Butler, the OHL’s longest-tenured coach, having served with the Battalion since before its 1998-99 expansion season in Brampton and who marks his 61st birthday Thursday, refused to criticize the players unduly for a four-game losing skid.
“It’s unfortunate. The kids played a great game (Friday night), and we did deserve to win the game, and technically we did win the game, but it doesn’t show it on the scoreboard when you’re battling. And then our game here Sunday, the rule states that, if you close your hand on the puck and you gain territorial advantage by doing that, then it’s a two-minute penalty.”
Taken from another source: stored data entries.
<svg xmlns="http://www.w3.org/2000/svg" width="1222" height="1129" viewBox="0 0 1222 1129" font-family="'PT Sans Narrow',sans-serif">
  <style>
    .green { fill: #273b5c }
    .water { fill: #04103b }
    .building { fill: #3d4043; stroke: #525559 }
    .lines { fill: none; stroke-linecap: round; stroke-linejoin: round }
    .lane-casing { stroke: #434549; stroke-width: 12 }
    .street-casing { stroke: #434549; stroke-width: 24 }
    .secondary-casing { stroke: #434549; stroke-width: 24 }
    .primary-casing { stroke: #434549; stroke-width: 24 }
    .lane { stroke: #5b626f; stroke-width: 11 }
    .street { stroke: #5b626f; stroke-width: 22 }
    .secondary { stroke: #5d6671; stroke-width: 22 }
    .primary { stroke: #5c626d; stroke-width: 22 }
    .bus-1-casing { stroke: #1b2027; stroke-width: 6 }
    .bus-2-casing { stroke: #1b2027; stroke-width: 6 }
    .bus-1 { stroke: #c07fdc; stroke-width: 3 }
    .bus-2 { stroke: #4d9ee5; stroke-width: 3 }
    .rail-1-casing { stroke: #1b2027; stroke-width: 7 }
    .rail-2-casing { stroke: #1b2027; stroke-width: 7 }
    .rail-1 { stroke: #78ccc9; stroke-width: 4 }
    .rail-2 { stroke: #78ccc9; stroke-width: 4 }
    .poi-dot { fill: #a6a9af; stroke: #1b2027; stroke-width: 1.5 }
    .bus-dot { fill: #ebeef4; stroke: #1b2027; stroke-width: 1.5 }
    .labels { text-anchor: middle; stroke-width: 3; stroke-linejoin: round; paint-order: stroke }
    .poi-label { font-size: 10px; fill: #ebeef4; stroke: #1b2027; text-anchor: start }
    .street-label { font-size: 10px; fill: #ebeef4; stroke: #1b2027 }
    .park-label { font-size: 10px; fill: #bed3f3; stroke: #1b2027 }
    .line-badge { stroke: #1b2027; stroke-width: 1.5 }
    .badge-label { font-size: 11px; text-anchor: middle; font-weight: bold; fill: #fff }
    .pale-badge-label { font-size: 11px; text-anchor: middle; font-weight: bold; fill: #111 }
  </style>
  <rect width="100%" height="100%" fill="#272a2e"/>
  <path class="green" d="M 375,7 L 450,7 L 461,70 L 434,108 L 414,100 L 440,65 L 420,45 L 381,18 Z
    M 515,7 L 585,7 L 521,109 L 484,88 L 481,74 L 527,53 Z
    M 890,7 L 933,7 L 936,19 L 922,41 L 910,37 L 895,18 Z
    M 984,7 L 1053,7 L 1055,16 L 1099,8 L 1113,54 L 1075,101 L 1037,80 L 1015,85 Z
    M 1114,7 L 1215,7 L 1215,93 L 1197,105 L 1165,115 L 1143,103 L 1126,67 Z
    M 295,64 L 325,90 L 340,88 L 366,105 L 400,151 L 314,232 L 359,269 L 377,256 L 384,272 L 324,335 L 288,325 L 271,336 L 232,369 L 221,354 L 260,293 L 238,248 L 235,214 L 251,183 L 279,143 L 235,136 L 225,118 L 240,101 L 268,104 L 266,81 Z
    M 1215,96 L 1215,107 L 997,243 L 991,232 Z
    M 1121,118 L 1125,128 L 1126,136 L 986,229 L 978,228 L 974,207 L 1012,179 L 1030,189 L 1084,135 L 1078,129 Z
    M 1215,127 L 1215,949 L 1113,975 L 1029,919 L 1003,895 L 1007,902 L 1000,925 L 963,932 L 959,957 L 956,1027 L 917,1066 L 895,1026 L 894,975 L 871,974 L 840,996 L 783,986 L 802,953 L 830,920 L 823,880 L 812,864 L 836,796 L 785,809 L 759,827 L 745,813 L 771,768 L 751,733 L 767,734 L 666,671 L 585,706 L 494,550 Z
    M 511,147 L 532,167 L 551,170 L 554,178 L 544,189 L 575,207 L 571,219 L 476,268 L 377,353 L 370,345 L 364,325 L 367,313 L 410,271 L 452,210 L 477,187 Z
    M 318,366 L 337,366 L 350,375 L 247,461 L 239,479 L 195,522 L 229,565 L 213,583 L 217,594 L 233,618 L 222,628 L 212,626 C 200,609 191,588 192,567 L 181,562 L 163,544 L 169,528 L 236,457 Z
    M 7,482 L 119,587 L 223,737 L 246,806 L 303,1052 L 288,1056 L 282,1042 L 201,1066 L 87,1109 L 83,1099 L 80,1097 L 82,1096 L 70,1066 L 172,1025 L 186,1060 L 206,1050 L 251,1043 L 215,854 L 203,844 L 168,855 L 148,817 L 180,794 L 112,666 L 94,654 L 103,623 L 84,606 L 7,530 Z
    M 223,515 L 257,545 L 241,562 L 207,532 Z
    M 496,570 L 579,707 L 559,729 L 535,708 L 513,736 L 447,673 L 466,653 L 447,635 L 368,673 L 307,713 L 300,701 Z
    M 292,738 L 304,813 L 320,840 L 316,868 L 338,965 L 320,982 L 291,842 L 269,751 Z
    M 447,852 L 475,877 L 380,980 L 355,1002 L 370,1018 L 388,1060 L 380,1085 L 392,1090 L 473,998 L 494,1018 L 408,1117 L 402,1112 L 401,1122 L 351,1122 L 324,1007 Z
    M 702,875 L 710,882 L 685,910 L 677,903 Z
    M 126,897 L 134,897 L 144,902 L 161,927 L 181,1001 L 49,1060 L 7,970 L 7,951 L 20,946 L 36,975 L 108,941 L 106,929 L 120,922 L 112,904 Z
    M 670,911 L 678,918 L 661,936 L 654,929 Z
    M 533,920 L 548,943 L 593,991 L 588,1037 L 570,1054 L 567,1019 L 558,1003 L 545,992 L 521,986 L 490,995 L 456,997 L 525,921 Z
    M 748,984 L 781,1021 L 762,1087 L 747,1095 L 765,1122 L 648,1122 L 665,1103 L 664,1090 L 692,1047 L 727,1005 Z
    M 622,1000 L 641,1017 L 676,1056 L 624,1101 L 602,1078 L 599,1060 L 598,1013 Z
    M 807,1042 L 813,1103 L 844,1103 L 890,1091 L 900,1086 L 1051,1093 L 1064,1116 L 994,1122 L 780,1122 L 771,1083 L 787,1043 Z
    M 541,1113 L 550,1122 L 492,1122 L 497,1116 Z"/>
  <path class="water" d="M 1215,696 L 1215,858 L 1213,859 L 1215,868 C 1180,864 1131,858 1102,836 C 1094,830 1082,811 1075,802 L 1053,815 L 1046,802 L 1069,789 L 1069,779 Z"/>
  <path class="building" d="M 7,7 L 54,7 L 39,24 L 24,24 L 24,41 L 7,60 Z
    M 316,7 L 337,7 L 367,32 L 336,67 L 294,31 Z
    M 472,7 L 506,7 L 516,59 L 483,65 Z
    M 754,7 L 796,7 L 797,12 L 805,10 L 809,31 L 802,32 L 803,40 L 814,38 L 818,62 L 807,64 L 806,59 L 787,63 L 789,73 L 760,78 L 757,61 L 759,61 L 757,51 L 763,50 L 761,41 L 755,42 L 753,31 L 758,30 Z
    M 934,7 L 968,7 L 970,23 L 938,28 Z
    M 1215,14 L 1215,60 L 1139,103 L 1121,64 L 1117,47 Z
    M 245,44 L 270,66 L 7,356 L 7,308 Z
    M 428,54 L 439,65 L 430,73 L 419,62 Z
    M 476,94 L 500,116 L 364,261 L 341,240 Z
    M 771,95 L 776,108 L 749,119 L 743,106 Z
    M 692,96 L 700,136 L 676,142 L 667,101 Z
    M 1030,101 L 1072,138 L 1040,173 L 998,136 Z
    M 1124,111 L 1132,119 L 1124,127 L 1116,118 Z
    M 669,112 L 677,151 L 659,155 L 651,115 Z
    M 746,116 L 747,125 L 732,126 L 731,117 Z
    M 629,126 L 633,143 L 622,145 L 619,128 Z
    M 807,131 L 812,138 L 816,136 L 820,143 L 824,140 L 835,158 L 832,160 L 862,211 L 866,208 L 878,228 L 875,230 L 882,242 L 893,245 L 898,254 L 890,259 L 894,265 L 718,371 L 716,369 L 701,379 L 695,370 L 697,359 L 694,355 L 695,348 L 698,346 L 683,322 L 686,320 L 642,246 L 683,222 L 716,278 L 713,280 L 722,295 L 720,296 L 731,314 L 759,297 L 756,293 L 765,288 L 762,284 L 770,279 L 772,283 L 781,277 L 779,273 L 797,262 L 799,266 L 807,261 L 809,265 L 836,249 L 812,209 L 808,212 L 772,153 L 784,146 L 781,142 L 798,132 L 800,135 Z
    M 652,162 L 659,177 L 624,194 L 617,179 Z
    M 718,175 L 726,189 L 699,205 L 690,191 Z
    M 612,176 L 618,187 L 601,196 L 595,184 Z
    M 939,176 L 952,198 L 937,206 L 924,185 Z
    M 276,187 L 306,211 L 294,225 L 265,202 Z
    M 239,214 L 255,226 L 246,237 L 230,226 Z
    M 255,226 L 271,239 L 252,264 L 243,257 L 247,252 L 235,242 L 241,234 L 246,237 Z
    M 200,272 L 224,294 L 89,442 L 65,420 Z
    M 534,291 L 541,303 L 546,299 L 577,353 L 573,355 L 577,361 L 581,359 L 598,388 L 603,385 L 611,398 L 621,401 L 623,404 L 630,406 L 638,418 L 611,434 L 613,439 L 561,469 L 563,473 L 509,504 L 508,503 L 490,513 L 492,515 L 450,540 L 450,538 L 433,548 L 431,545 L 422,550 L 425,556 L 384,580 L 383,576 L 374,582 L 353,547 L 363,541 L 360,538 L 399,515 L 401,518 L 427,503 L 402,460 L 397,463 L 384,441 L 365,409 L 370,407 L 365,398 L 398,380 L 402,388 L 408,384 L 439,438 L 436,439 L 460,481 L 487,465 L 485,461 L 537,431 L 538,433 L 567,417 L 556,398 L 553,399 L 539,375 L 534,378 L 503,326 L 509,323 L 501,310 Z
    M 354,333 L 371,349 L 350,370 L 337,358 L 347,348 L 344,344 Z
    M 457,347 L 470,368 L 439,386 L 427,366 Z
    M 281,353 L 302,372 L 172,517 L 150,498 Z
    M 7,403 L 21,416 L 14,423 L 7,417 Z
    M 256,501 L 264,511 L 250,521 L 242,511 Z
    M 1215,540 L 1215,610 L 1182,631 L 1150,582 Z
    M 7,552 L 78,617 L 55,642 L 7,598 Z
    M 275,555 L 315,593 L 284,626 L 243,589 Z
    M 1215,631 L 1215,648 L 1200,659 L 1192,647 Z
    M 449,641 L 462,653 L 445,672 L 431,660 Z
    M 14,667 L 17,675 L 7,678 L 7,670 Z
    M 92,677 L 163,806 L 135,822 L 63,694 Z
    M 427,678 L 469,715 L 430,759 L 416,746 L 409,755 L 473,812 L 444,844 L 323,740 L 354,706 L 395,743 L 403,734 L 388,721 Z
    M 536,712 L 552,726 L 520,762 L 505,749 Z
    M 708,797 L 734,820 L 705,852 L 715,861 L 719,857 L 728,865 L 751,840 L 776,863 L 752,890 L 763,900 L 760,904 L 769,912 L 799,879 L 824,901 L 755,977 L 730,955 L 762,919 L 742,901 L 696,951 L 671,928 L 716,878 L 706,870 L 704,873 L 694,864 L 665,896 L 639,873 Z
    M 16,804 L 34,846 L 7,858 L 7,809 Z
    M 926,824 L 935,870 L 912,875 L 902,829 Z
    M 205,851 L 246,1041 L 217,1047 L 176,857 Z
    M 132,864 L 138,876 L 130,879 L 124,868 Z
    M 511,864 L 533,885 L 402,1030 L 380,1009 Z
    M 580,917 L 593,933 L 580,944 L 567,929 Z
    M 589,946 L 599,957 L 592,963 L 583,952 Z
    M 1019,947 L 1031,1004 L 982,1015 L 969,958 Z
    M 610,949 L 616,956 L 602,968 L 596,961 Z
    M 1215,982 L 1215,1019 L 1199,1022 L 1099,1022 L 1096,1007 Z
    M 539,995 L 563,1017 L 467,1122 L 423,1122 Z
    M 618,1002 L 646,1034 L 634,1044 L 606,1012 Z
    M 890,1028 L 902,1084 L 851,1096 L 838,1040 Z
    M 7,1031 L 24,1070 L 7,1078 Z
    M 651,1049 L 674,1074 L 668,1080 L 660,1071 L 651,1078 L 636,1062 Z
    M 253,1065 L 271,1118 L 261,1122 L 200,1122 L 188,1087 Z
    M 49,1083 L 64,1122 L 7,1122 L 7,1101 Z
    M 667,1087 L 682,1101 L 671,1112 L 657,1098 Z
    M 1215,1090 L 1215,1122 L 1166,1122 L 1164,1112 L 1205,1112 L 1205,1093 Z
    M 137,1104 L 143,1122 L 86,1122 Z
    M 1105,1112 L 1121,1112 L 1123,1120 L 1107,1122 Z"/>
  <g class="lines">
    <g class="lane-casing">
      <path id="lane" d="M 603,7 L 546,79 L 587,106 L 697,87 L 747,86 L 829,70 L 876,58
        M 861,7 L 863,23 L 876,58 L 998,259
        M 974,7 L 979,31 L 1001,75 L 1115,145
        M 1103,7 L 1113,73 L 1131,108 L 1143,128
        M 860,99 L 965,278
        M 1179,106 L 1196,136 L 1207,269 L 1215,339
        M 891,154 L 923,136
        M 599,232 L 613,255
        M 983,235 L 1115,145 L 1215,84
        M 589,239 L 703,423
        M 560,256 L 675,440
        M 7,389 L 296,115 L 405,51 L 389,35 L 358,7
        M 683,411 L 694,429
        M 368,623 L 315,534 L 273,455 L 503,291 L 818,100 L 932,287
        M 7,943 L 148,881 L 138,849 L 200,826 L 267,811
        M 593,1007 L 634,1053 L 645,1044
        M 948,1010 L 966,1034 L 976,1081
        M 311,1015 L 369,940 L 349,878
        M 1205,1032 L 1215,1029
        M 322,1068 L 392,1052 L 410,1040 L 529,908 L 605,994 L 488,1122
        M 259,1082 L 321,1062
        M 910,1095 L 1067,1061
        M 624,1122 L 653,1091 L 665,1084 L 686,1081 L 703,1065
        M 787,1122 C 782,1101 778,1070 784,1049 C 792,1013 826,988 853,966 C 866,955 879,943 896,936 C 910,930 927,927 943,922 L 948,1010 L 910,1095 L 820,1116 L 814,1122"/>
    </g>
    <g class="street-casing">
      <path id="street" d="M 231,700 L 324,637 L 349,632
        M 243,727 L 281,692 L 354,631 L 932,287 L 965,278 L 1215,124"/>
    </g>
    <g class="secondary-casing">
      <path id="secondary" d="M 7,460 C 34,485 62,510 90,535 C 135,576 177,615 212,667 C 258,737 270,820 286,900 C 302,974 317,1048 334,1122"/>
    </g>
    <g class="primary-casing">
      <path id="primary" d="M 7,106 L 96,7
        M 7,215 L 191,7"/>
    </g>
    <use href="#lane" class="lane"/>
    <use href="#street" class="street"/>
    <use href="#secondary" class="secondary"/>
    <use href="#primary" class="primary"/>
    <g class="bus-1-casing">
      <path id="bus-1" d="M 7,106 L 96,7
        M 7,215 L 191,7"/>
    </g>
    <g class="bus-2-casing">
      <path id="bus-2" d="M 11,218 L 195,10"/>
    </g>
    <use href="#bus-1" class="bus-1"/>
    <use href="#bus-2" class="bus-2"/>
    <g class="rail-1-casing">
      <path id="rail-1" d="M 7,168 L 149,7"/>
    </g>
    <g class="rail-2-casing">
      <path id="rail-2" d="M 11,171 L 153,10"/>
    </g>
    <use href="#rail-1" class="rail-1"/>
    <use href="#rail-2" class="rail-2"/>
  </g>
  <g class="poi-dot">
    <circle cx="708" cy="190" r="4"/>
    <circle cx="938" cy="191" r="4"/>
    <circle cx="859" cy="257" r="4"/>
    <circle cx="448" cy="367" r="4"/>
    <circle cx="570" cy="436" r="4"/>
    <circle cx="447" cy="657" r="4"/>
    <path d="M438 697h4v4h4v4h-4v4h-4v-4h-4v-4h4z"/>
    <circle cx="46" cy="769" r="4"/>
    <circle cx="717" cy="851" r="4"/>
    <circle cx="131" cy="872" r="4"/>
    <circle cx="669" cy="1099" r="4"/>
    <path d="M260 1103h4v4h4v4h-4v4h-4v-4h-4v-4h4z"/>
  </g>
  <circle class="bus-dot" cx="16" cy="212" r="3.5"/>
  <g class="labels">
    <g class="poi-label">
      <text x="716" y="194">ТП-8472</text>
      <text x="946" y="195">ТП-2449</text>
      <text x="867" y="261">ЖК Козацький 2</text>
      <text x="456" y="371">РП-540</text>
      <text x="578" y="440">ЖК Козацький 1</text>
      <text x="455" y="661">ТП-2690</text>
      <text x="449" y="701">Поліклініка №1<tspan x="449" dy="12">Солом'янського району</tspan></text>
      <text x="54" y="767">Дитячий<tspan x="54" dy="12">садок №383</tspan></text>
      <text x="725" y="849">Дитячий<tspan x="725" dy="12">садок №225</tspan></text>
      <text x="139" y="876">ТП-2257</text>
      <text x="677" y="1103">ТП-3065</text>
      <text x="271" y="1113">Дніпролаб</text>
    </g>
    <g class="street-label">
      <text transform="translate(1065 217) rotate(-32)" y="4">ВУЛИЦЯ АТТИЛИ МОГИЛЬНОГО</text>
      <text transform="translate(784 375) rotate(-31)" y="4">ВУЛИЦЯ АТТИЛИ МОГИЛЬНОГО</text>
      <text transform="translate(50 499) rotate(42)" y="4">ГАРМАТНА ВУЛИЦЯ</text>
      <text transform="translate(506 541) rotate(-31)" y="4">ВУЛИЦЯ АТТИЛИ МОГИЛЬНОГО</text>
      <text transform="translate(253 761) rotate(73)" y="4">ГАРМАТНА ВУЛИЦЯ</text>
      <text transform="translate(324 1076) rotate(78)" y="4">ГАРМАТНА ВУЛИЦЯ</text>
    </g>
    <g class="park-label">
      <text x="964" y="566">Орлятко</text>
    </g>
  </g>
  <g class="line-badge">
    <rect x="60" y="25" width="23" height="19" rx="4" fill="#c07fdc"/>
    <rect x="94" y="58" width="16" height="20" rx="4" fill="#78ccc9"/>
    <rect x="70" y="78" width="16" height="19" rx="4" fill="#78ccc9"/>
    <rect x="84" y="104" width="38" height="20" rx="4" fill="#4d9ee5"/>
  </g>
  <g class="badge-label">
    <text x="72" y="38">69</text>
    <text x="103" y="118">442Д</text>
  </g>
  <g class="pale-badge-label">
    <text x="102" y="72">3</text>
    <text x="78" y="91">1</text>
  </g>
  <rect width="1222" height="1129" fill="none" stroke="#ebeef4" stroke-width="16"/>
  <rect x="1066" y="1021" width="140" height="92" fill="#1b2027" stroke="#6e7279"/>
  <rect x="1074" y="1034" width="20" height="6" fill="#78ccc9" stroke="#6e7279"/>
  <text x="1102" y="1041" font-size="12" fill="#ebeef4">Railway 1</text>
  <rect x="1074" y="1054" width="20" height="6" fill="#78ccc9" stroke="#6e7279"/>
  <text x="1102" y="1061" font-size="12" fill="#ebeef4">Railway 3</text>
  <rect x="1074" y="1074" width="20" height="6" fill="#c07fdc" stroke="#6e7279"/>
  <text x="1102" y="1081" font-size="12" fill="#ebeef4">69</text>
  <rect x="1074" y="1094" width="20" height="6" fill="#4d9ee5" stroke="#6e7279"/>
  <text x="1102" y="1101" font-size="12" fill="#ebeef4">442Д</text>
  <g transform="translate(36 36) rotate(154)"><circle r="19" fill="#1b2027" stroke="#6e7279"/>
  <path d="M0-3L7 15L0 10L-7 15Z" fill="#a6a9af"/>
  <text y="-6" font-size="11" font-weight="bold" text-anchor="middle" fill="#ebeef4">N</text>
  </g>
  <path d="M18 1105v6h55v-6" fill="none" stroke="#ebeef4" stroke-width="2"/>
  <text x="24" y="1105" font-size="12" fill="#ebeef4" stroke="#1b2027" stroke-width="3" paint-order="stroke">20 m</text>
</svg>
The Battalion has a won-lost-extended record of 18-25-4 for 40 points, 11 behind first-place Mississauga and tied with the Niagara IceDogs for third spot in the Central Division. Sarnia is 24-18-6 for 54 points, third in the West Division.
“We’re not playing that bad; I’ve got to be honest,” said Butler. “Given the players we’re missing, I can’t really fault the group in that room. They’re playing pretty hard. Some teams know how to win; some teams don’t, and sometimes this team struggles with that.”
The Troops are missing four defencemen, in captain Riley Bruce, who has a shoulder ailment, Cam Dineen, who underwent knee surgery in December, Brady Lyle, recovering from a gash to his right leg, and Eric Allair, afflicted by a sore back.
“Nothing to report,” Butler said of the foursome. “Nothing’s changed. None of them are practising with the team and, like I said before, I think Lyle will be the first one back, but I don’t know when he’ll be back.”
In addition, goaltender Mat Woroniuk is sidelined with a knee injury while Moran and Julian Sime share crease duties.
“Sarnia’s on fire,” noted Butler. “Mississauga’s the top team in our division, and then we’ve got to play the Sault, who’s maybe one of the top teams in the league.”
But he held out hope that perhaps the worm is about to turn.
“Maybe we’ll catch a break here or there. I think it’s about our turn to get one.”
Right winger Jordan Kyrou leads Sarnia scoring with 20 goals and 42 assists for 62 points in 46 games, while centre Anthony Salinitri has 19 goals and 22 assists for 41 points in 46 games. Defenceman Jeff King has scored seven goals and added 28 assists for 35 points from 47 games, and centre Troy Lajeunesse has 17 goals and as many assists for 34 points in 46 games.
Centre Brett McKenzie paces North Bay’s points production with 49, from 22 goals and 27 assists in 46 games, while right winger Steve Harland has 21 goals and 25 assists for 46 points in 47 games.